■ Directions ■
Please copy the data exactly as it stands, minus the images.

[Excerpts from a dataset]
- - -

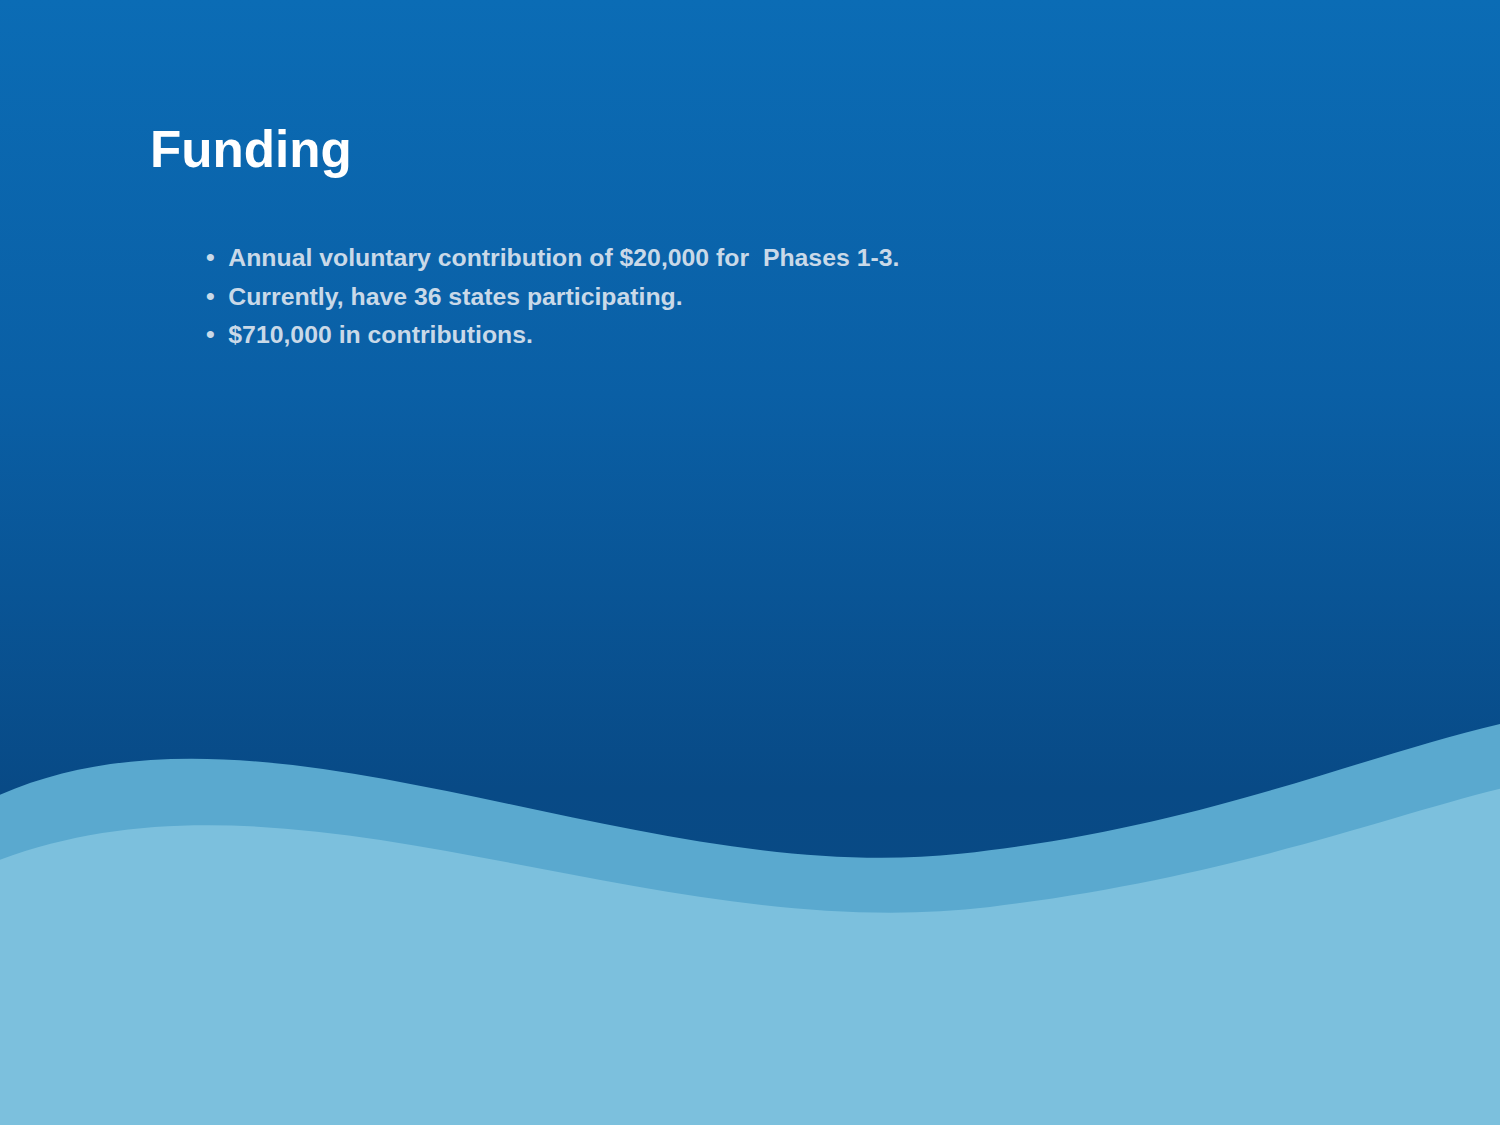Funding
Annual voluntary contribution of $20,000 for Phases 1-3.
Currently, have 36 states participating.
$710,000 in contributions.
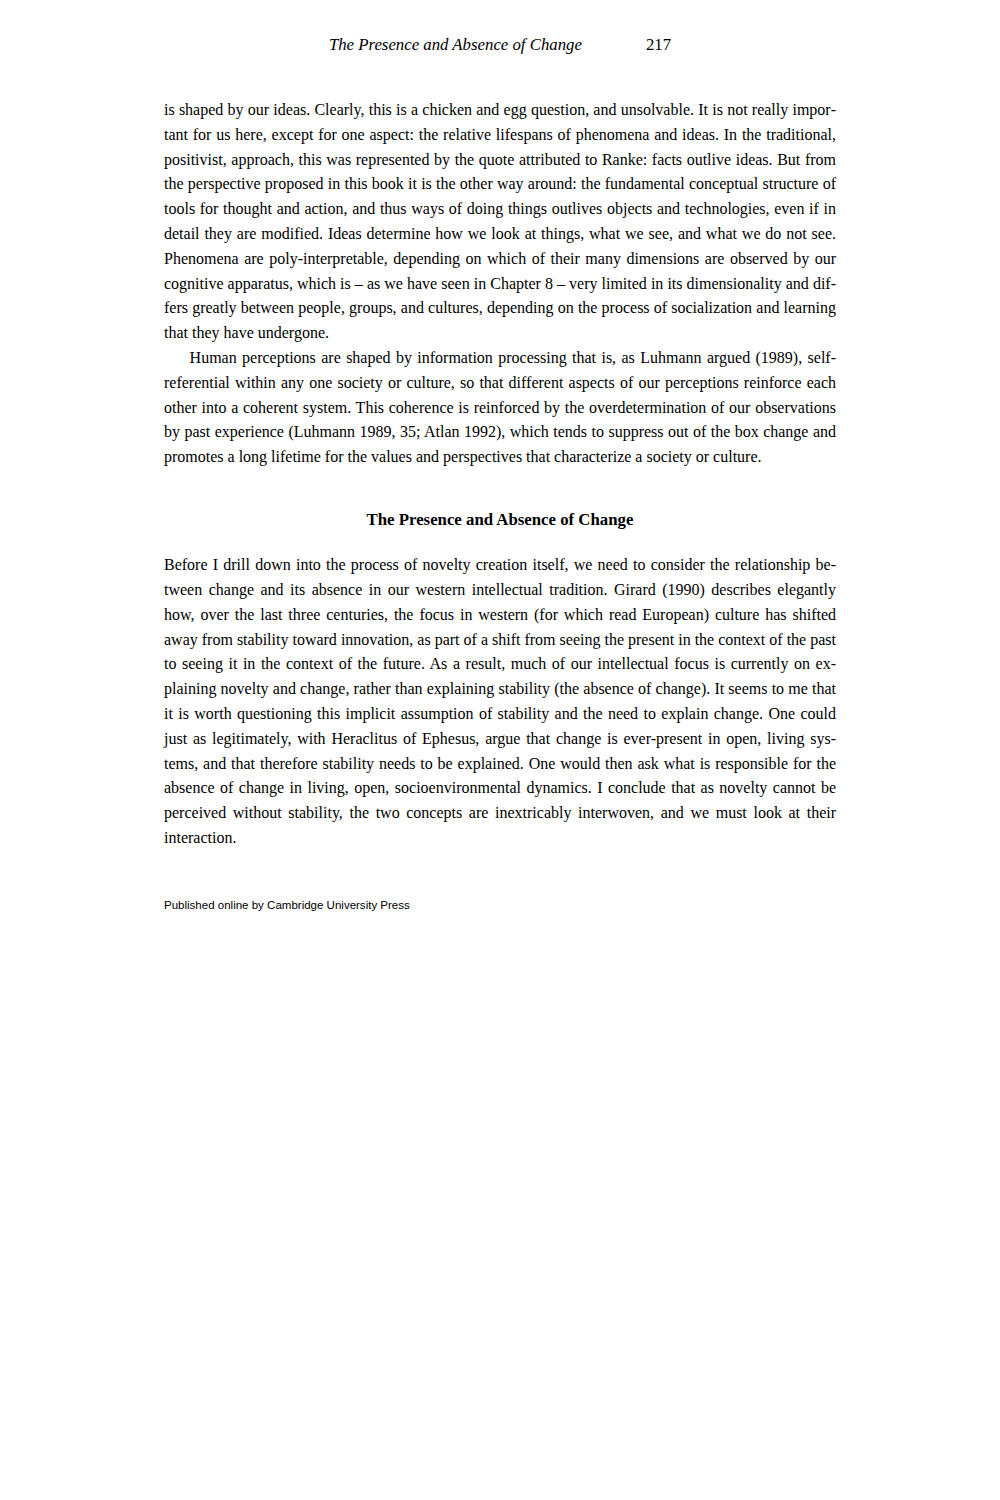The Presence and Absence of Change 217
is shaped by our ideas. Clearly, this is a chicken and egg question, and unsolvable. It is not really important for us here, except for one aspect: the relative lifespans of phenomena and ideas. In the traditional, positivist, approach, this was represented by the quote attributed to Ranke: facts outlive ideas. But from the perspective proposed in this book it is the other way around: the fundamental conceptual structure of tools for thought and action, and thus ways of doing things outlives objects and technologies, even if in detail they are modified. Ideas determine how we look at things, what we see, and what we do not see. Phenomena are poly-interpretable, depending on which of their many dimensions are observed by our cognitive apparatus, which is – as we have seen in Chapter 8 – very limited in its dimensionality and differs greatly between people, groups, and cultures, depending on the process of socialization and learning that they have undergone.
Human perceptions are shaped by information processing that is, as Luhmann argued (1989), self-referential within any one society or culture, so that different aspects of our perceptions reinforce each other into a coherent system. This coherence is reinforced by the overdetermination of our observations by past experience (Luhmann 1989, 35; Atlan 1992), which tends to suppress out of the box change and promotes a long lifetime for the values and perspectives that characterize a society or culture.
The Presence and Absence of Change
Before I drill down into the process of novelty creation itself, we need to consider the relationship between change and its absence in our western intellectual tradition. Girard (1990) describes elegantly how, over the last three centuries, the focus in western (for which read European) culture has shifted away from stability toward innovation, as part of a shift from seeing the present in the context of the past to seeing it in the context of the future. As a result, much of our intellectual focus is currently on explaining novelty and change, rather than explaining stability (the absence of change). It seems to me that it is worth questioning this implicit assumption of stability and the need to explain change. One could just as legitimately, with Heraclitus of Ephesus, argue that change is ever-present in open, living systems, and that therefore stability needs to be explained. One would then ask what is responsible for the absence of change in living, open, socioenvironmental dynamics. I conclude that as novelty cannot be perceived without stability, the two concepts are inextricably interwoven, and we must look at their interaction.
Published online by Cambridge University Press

- - -

■ Output for this exercise ■
Funding
Annual voluntary contribution of $20,000 for Phases 1-3.
Currently, have 36 states participating.
$710,000 in contributions.
The Presence and Absence of Change 217
is shaped by our ideas. Clearly, this is a chicken and egg question, and unsolvable. It is not really important for us here, except for one aspect: the relative lifespans of phenomena and ideas. In the traditional, positivist, approach, this was represented by the quote attributed to Ranke: facts outlive ideas. But from the perspective proposed in this book it is the other way around: the fundamental conceptual structure of tools for thought and action, and thus ways of doing things outlives objects and technologies, even if in detail they are modified. Ideas determine how we look at things, what we see, and what we do not see. Phenomena are poly-interpretable, depending on which of their many dimensions are observed by our cognitive apparatus, which is – as we have seen in Chapter 8 – very limited in its dimensionality and differs greatly between people, groups, and cultures, depending on the process of socialization and learning that they have undergone.
Human perceptions are shaped by information processing that is, as Luhmann argued (1989), self-referential within any one society or culture, so that different aspects of our perceptions reinforce each other into a coherent system. This coherence is reinforced by the overdetermination of our observations by past experience (Luhmann 1989, 35; Atlan 1992), which tends to suppress out of the box change and promotes a long lifetime for the values and perspectives that characterize a society or culture.
The Presence and Absence of Change
Before I drill down into the process of novelty creation itself, we need to consider the relationship between change and its absence in our western intellectual tradition. Girard (1990) describes elegantly how, over the last three centuries, the focus in western (for which read European) culture has shifted away from stability toward innovation, as part of a shift from seeing the present in the context of the past to seeing it in the context of the future. As a result, much of our intellectual focus is currently on explaining novelty and change, rather than explaining stability (the absence of change). It seems to me that it is worth questioning this implicit assumption of stability and the need to explain change. One could just as legitimately, with Heraclitus of Ephesus, argue that change is ever-present in open, living systems, and that therefore stability needs to be explained. One would then ask what is responsible for the absence of change in living, open, socioenvironmental dynamics. I conclude that as novelty cannot be perceived without stability, the two concepts are inextricably interwoven, and we must look at their interaction.
Published online by Cambridge University Press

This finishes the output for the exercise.